U.S. SECURITIES AND EXCHANGE COMMISSION
Litigation Release No. 21260 / October 23, 2009
Securities and Exchange Commission v. Don N. Spaugy, Civ. Action No. 09-CV-687-TCK-FHM (United States District Court for the Northern District of Oklahoma)
SEC Files Settled Insider Trading Charges Against Former SemGroup, LP Executive
Today, the Securities and Exchange Commission filed a civil action in the United States District Court for the Northern District of Oklahoma, alleging that Don N. Spaugy, the former Vice President of Financial Services at SemGroup, LP ("SemGroup"), engaged in insider trading in the securities of then Nasdaq-listed SemGroup Energy Partners, LP ("SGLP"). At the time of Spaugy's trading, SemGroup was SGLP's parent company and its largest source of revenue.
According to the Commission's complaint, between late May 2008 and the morning of July 15, 2008, and in the course of his employment at SemGroup, Spaugy learned that SemGroup was in a liquidity crisis driven by massive margin calls from its wrong-way bets in the commodities and futures markets. In particular, the complaint alleges that, shortly before liquidating his SGLP holdings, Spaugy: (1) received, via email, 111 margin calls for SemGroup from six futures commission merchants totaling over $570 million; (2) knew that certain SemGroup customers and trading partners were reducing/terminating their trade and credit lines with the company; and (3) was notified by SemGroup's commercial bank that a primary corporate account was overdrawn by over $4 million.
The complaint further alleges that, after learning this material nonpublic information, on July 15 and 16, 2008, Spaugy liquidated 4,500 SGLP units, at an average price of $23.28 per unit.

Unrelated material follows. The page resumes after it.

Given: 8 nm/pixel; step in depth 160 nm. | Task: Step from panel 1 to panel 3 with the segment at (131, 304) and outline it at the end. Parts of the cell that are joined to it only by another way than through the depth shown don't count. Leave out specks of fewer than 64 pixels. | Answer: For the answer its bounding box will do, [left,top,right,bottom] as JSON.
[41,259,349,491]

According to the complaint, by secretly trading on the nonpublic information, Spaugy breached a duty of trust and confidence he owed to his employer, SemGroup.
On July 17, after the close of trading, SGLP announced that SemGroup was "experiencing liquidity issues" and was considering bankruptcy. On July 18, SGLP's unit price closed at $8.30 per unit, 64.35% lower than Spaugy's average sale price. According to the complaint, by liquidating his SGLP holdings on July 15 and 16, Spaugy avoided losses of $67,424.
Spaugy has consented, without admitting or denying the allegations in the complaint, to a permanent injunction against future violations of Section 10(b) of the Securities Exchange Act of 1934 and Rule 10b-5 thereunder, and to pay disgorgement of the $67,424 loss he avoided by his illegal trading, plus prejudgment interest of $3,378.13, and a civil penalty of $67,424.
The staff's investigation is ongoing.